Just when Black Boy was going to be published, the book was picked up by the Book of the Month club (which was the equivalent of the Oprah Winfrey book club today.) But the Book Club would only accept the first part of the book and this is how the book was originally published. Today you can buy the full version of Richards life in the south and the north but for some reason my copy only contains the first part of his life in the south.
Born in 1908 I am sure you can imagine the kind of life that a black boy born in Mississippi at that time had, and you'd be right. The book starts in a very dramatic way when Richard accidentally burns down his family home and then we follow his childhood as he deals with his father leaving, poverty, racial hatred and his family forcing their religion on him.
Wright is an incredibility talented writer and he attempts to explain how he has turned out the way he has and why he ultimately had to leave the south in order to pursue his dreams as a writer. He explains how the culture in the south at that time among black people forced him to behave in a certain way in order to avoid being noticed or lynched and how attitudes and nervousness towards white people were ingrained from a very early age (with good reason). All this meant was that he was unable to truly be himself within the communities that he lived in.
“Although they lived in America where in theory there existed equality of opportunity, they knew unerringly what to aspire to and what not to aspire to. Had a black boy announced that he aspired to be a writer, he would have been unhesitatingly called crazy by his pals.”
This is a brutal book in places but it is also incredibility compelling, warm and funny and of course this doesn't make the south at that time look good. Even when Richard does meet a non racist white man, he is still suspicious and nervous and cannot wait to get away from the man purely because of the way that he has been conditioned. His own family constantly give him beatings in what they see as his own good and in an attempt to make him learn to adapt to a white-dominant black-subservient society.

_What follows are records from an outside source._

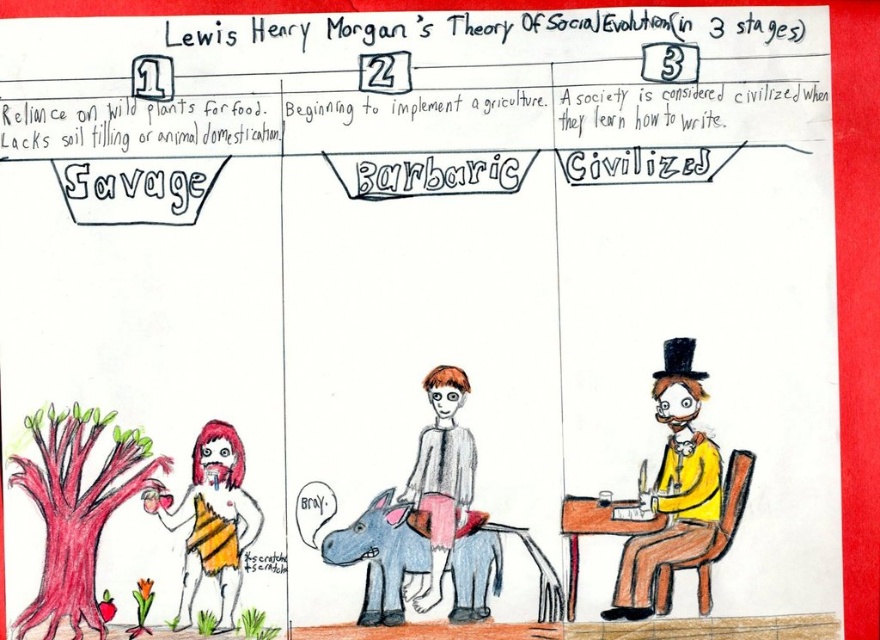
Question: Which point is farther to the camera?

Choices:
 (A) (x=683, y=356)
 (B) (x=86, y=563)
 (C) (x=422, y=488)
 (D) (x=200, y=524)

Answer: (C)

Question: Is reddish-brown textured tree at lower left to the right of light brown paper bag at center from the viewer's perspective?

Choices:
 (A) yes
 (B) no

Answer: (B)

Question: Can you confirm if reddish-brown textured tree at lower left is bigger than striped fabric figure at lower left?

Choices:
 (A) no
 (B) yes

Answer: (B)

Question: Which point is farther to the camera?

Choices:
 (A) (66, 538)
 (B) (240, 557)
 (C) (677, 506)
 (D) (429, 445)

Answer: (C)

Question: Which object is positioned farthest from the yellow matte suit at center right?

Choices:
 (A) striped fabric figure at lower left
 (B) reddish-brown textured tree at lower left
 (C) light brown paper bag at center

Answer: (B)

Question: Does yellow matte suit at center right come behind light brown paper bag at center?

Choices:
 (A) no
 (B) yes

Answer: (B)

Its a beautifully written book and I think this passage perfectly demonstrates this as well as showing how Richard explains why he had to leave.
"Not only had the southern whites not known me, but more important still, as I had lived in the South I had not had the chance to learn who I was. The pressure of southern living kept me from being the kind of person that I might have been. I had been what my surroundings had demanded, what my family – conforming to the dictates of the whites above them had exacted of me, and what the whites had said that I must be. Never being fully able to be myself, I had slowly learned that the south could recognize but a part of a man, could accept but a fragment of his personality, and all the rest – the best and deepest things of heart and mind – were tossed away in blind ignorance and hate".
Would I recommend this? Absolutely, this is now one of my favourite books. Aside from it being a well written and thought provoking book, it also tells the story of racial tensions in that south at that time from a black boys perceptive. But try to get the full version as I have only read half the story.